Try it:
Could you work out how many lines in the material below hold the word "click"? Give only the number in reply.
━━━━━━━━━━━━━━━━━━━━
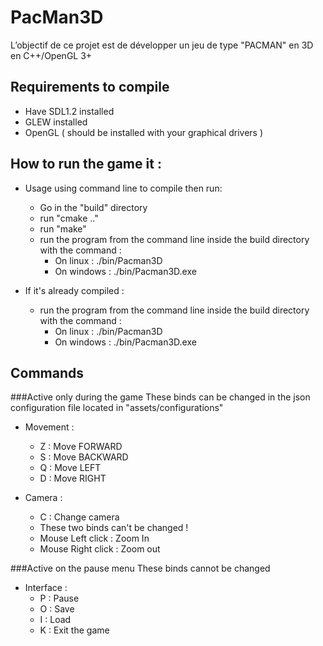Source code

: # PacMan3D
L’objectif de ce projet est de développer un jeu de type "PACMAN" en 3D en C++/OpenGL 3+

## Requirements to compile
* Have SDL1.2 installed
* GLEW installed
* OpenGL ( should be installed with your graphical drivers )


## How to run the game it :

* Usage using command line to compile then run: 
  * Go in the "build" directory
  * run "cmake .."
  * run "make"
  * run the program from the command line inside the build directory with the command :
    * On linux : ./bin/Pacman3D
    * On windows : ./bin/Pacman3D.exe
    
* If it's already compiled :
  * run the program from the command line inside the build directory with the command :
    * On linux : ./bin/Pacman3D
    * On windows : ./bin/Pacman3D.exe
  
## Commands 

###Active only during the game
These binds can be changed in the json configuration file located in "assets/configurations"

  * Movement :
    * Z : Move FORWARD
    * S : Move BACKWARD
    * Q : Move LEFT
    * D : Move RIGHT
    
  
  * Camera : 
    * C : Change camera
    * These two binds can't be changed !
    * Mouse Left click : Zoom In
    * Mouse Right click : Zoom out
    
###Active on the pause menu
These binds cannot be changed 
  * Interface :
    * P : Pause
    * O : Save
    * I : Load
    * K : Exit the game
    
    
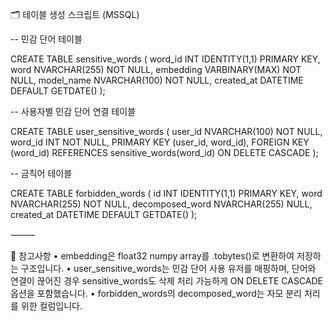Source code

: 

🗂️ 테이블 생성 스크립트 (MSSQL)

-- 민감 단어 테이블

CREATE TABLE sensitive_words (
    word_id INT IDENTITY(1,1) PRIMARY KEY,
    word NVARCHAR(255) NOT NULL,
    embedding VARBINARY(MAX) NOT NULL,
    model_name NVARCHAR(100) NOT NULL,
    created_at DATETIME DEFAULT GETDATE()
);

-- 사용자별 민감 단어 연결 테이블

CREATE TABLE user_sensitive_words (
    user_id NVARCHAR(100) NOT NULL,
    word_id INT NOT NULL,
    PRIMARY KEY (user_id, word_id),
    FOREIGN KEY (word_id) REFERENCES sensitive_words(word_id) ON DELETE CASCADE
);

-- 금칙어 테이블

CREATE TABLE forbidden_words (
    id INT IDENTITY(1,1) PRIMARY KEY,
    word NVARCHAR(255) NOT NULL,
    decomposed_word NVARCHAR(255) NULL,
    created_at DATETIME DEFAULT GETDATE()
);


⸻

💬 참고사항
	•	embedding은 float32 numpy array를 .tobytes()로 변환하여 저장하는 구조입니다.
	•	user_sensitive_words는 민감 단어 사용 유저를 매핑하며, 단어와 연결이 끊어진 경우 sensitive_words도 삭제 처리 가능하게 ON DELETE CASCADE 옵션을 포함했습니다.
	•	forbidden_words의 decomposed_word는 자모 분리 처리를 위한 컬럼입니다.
━━━━━━━━━━━━━━━━━━━━
Answer to this task:
2